[Dataset entries]
[Start of section]
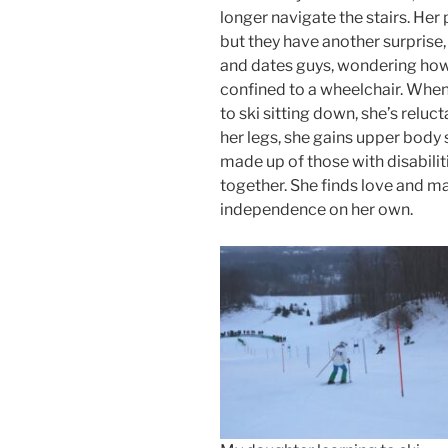
longer navigate the stairs. Her 
but they have another surprise
and dates guys, wondering how 
confined to a wheelchair. When
to ski sitting down, she’s relucta
her legs, she gains upper body 
made up of those with disabiliti
together. She finds love and 
independence on her own.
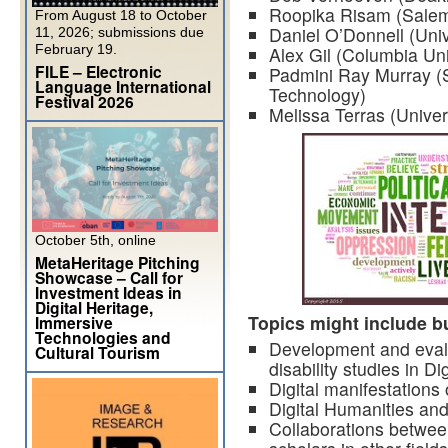
Roopika Risam (Salem 
From August 18 to October
Daniel O’Donnell (Univ
11, 2026; submissions due
February 19.
Alex Gil (Columbia Uni
FILE – Electronic
Padmini Ray Murray (S
Language International
Technology)
Festival 2026
Melissa Terras (Unive
October 5th, online
MetaHeritage Pitching
Showcase – Call for
Investment Ideas in
Digital Heritage,
Topics might include bu
Immersive
Technologies and
Development and evalu
Cultural Tourism
disability studies in D
Digital manifestations o
Digital Humanities and
Collaborations between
[End of section]
Please rewrite every line of text in the material as a Markdown table with the columns "Row" and "Line", numbering the rows in order and leaving out blank lines. Leave the pictures out of the table.

| Row | Line |
|---|---|
| 1 | longer navigate the stairs. Her  |
| 2 | but they have another surprise |
| 3 | and dates guys, wondering how  |
| 4 | confined to a wheelchair. When |
| 5 | to ski sitting down, she’s relucta |
| 6 | her legs, she gains upper body  |
| 7 | made up of those with disabiliti |
| 8 | together. She finds love and  |
| 9 | independence on her own. |
| 10 | Roopika Risam (Salem  |
| 11 | From August 18 to October |
| 12 | Daniel O’Donnell (Univ |
| 13 | 11, 2026; submissions due |
| 14 | February 19. |
| 15 | Alex Gil (Columbia Uni |
| 16 | FILE – Electronic |
| 17 | Padmini Ray Murray (S |
| 18 | Language International |
| 19 | Technology) |
| 20 | Festival 2026 |
| 21 | Melissa Terras (Unive |
| 22 | October 5th, online |
| 23 | MetaHeritage Pitching |
| 24 | Showcase – Call for |
| 25 | Investment Ideas in |
| 26 | Digital Heritage, |
| 27 | Topics might include bu |
| 28 | Immersive |
| 29 | Technologies and |
| 30 | Development and evalu |
| 31 | Cultural Tourism |
| 32 | disability studies in D |
| 33 | Digital manifestations o |
| 34 | Digital Humanities and |
| 35 | Collaborations between |